11 marzo 2014

El maquillaje en el hombre

Es el maquillaje del hombre, su forma de ocultar defectillos y potenciar virtudes, de dar un giro a su imagen e, incluso, de aparentar ser otro. Tras unos años de metrosexualismo barbilampiño, la tendencia llega al extremo contrario. La barba XXL de aspecto descuidado –aunque muy estudiada, casi siempre– arrasa en la pasarela y en la calle.

No hay más que echar un vistazo al elenco de celebrities que ilustran esta página. Actores, diseñadores, deportistas... Ni el mismísimo príncipe Felipe se ha resistido a la moda del vello facial. "Barba sí", afirman, sin dejar lugar a dudas, Jaime y Jorge Lucas, dos peluqueros barberos que regentan el local de moda para cualquier moderno capitalino. En el céntrico barrio de Chamberí, Lucas 36 ofrece "profesionalidad y pasar un buen rato".

"Venimos de una época anti pelo y la barba es un símbolo masculino recurrente, se puede expresar mucho con ella", explican estos dos hermanos, que cuentan que lo que más demandan sus clientes es el modelo extra largo. "La barba siempre sienta bien, puede realzar el atractivo de cualquier hombre, siempre y cuando tengamos en cuenta su pelo, sus facciones y la forma de su cara", aseguran.
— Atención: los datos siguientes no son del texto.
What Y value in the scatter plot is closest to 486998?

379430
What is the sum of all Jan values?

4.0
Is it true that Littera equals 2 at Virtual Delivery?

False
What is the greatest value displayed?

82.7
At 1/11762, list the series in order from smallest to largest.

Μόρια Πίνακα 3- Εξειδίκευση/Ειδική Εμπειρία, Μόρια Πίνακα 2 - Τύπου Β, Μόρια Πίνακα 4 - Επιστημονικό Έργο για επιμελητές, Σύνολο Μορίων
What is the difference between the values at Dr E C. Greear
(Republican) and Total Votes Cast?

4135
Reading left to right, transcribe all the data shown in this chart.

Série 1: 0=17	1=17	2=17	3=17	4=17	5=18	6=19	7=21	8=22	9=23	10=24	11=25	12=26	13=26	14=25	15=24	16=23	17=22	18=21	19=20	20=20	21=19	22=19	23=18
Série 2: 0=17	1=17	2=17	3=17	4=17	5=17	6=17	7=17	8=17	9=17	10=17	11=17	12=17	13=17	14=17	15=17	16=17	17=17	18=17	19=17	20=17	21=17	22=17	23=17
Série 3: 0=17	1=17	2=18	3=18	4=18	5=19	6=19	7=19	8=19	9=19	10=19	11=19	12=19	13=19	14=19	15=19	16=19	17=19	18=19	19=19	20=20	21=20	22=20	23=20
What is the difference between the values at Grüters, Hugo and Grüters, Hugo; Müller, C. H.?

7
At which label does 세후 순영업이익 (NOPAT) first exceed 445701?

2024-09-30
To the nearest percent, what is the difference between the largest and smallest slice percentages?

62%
Con una barba de un mes, prometen hacer maravillas.

"La barba da una imagen de madurez, masculinidad e intelectualidad", según Airyn Pons, directora de image coaching de Josep Pons Internacional, una disciplina que "consiste en proyectar la imagen deseada desde el conocimiento de uno mismo, con un resultado que respete la propia esencia personal o corporativa, en caso de que el cliente sea una empresa". Es lo contrario a las modas y del esclavismo al que el ideal de belleza que proyectan los medios somete a los jóvenes.

Para ella, la barba tiene un doble rasero: por un lado ayuda a proyectar una sensación de madurez, de ser más adulto –"por ejemplo, en el caso de un médico joven, le hará parecer más experimentado", pero a partir de los 30 rejuvenece–, aunque también se puede interpretar como un signo de timidez. "En el ámbito laboral, estamos más acostumbrados a ver barbas más tupidas en profesionales creativos, que pueden aportar un toque de profesionalidad distintiva, pero en ciertos sectores no están bien vistas porque la firma pretende ofrecer una imagen uniforme", afirma Pons.

A todo el mundo le puede quedar bien la barba, según los expertos, pero no cualquier tipo de barba. Y es que en esto, como en todo en el mundo de la estética, las posibilidades son casi infinitas. La base, a la hora de elegir, es la forma de la cara. Una barba larga afila el rostro, así que para rostros redondeados es mejor elegir una en uve o una perilla en pico. Las caras más angulosas se pueden suavizar cubriendo los pómulos y el maxilar, y las alargadas necesitan que se aporte un ligero volumen y se potencien las líneas horizontales.